A heat pump has a coefficient of performance of 3.85 and operates with a power consumption of 6.91 x 10^3 W.

The first part of the question asked How much energy does it deliver into a home during 8 h of continuous operation? and I got 766180800 J.

I need help on the last part which asks How much energy does it extract from the outside air? answer in Joules.

Qout = Qin + Win

Qin = Qout - Win
= Qout - Qout/3.85
= 0.7403 Qout

Use your previously caclulated value of Qout, which was correct. Scientific notation would be preferable

I got lost when you got to:

= Qout - Qout/3.85
= 0.7403 Qout

What did you exactly do? I'm not seeing where those two Qout's came from and how you got the .7403.

To determine the amount of energy extracted from the outside air, we can use the coefficient of performance (COP) of the heat pump.

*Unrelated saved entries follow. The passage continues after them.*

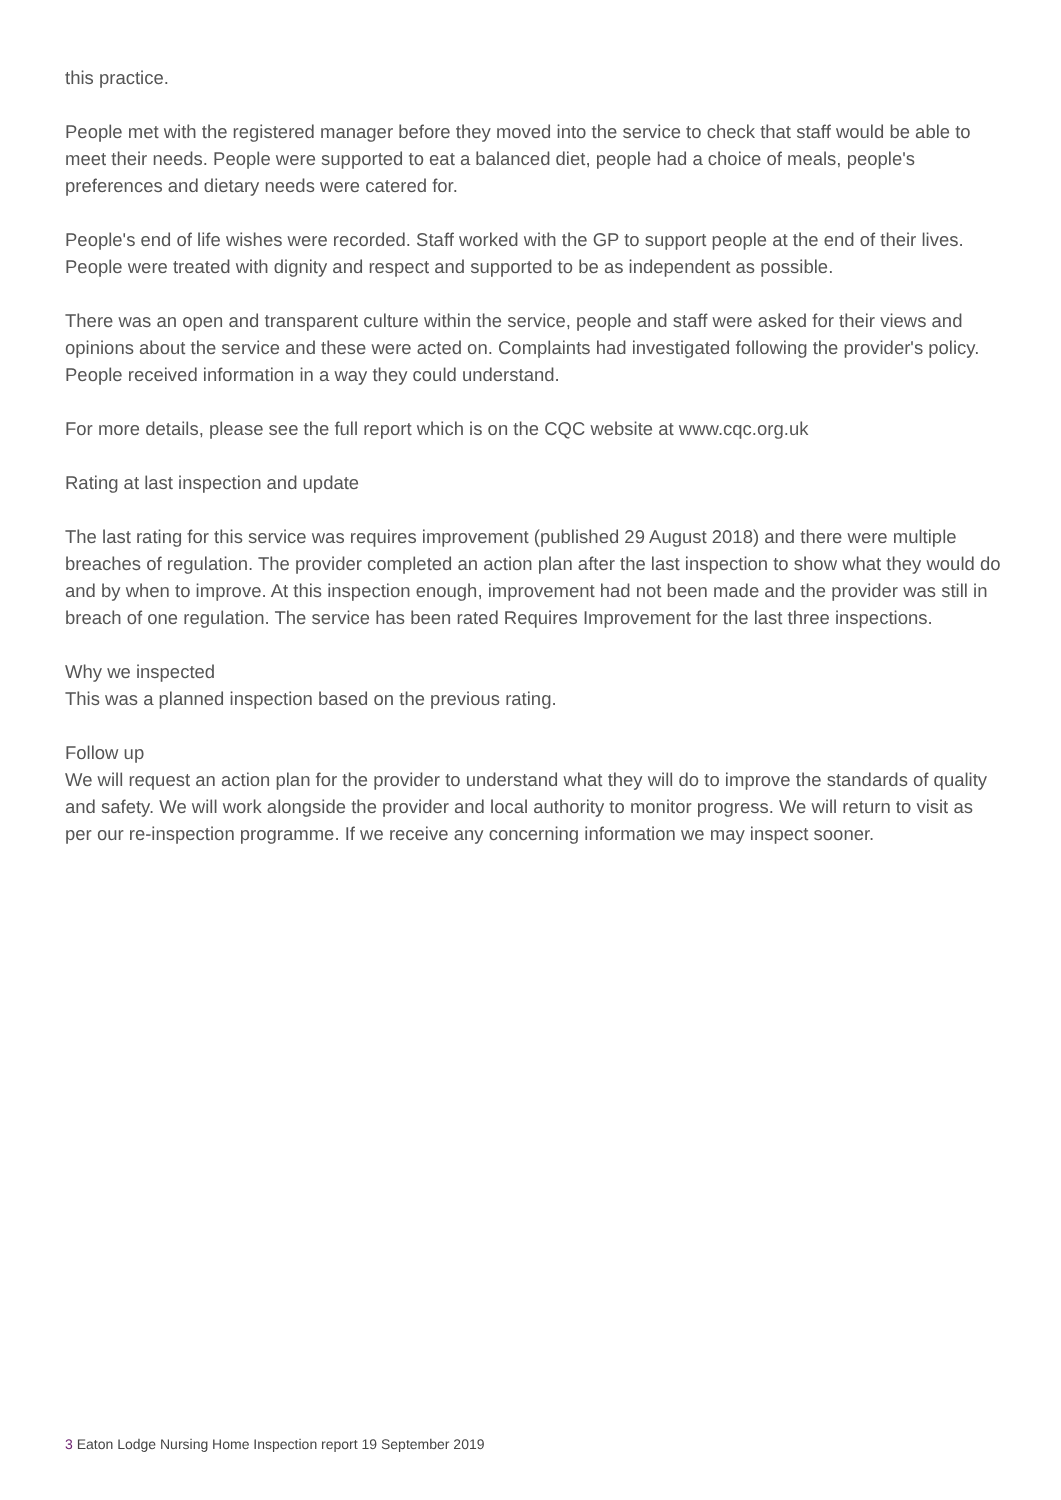this practice.
People met with the registered manager before they moved into the service to check that staff would be able to meet their needs. People were supported to eat a balanced diet, people had a choice of meals, people's preferences and dietary needs were catered for.
People's end of life wishes were recorded. Staff worked with the GP to support people at the end of their lives. People were treated with dignity and respect and supported to be as independent as possible.
There was an open and transparent culture within the service, people and staff were asked for their views and opinions about the service and these were acted on. Complaints had investigated following the provider's policy. People received information in a way they could understand.
For more details, please see the full report which is on the CQC website at www.cqc.org.uk
Rating at last inspection and update
The last rating for this service was requires improvement (published 29 August 2018) and there were multiple breaches of regulation. The provider completed an action plan after the last inspection to show what they would do and by when to improve. At this inspection enough, improvement had not been made and the provider was still in breach of one regulation. The service has been rated Requires Improvement for the last three inspections.
Why we inspected
This was a planned inspection based on the previous rating.
Follow up
We will request an action plan for the provider to understand what they will do to improve the standards of quality and safety. We will work alongside the provider and local authority to monitor progress. We will return to visit as per our re-inspection programme. If we receive any concerning information we may inspect sooner.
3 Eaton Lodge Nursing Home Inspection report 19 September 2019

The equation for calculating the output energy (Qh) is:
Qh = COP * input energy (Qc)

Given that the power consumption of the heat pump is 6.91 x 10^3 W and the COP is 3.85, we can calculate the input energy (Qc) using the formula:
Qc = Power * time

Qc = (6.91 x 10^3 W) * (8 h) = 55,280 J

To find the output energy (Qh), we multiply the input energy (Qc) with the COP:
Qh = 3.85 * 55,280 J = 212,708 J

Therefore, the heat pump extracts 212,708 Joules of energy from the outside air.

To determine how much energy the heat pump extracts from the outside air, you can use the coefficient of performance (COP) and the power consumption of the heat pump.

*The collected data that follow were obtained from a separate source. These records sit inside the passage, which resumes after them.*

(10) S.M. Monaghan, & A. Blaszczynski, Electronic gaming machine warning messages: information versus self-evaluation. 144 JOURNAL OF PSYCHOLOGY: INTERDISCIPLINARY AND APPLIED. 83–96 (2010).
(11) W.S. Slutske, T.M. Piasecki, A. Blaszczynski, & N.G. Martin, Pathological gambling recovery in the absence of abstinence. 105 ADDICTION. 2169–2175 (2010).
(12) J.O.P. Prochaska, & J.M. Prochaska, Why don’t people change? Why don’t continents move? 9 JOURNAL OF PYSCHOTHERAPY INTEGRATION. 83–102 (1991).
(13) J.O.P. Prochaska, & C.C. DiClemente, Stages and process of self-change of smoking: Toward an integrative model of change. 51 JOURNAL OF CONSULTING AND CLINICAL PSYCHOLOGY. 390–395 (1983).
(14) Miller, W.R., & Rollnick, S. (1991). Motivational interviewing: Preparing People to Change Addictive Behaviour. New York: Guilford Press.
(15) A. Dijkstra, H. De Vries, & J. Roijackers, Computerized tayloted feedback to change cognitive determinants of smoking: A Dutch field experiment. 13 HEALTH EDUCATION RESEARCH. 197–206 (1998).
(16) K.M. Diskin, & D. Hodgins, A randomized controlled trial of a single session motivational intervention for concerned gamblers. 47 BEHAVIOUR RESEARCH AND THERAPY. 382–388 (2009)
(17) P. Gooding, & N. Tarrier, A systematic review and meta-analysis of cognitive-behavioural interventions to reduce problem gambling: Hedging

The COP is defined as the ratio of the heat output (energy delivered) to the work input (power consumed). In this case, the COP is given as 3.85.

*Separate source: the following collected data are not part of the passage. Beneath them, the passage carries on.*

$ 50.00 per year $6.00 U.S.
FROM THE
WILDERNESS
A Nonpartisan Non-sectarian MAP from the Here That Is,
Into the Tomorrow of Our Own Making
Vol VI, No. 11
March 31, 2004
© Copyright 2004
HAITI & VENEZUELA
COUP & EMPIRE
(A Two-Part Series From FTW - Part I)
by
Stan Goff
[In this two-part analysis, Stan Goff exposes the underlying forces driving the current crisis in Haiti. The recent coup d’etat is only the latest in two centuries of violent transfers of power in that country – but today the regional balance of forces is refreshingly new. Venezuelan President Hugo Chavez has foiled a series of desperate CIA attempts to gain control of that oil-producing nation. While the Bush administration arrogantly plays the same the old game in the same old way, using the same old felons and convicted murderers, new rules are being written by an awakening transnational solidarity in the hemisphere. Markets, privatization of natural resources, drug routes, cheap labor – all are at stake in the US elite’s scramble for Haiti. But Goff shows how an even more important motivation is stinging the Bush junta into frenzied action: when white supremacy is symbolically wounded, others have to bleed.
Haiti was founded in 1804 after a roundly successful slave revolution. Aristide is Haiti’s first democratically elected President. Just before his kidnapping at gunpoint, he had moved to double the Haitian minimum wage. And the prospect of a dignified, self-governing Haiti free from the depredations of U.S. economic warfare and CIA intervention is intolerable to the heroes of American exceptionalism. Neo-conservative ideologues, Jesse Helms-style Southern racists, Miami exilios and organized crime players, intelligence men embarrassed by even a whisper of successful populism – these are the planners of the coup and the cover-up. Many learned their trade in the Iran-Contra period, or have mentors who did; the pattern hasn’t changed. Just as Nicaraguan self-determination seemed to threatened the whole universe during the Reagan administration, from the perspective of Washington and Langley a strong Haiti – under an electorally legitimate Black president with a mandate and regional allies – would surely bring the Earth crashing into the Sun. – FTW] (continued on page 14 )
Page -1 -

The formula to calculate the heat delivered by the heat pump is:

Heat delivered = COP * Power consumed

Substituting the given values:

Heat delivered = 3.85 * 6.91 x 10^3 W

Now we can calculate the heat delivered in joules (J). To do this, we need to convert the power consumption from watts to joules per second (J/s) by multiplying it by the duration (8 hours). Then, since 1 watt-second (W·s) is equal to 1 joule (J), we can simply multiply the value by 3600 (to convert hours to seconds).

Heat delivered = (3.85 * 6.91 x 10^3 W) * (8 hours * 3600 seconds/hour)

By evaluating this expression, we can find the energy extracted from the outside air in joules.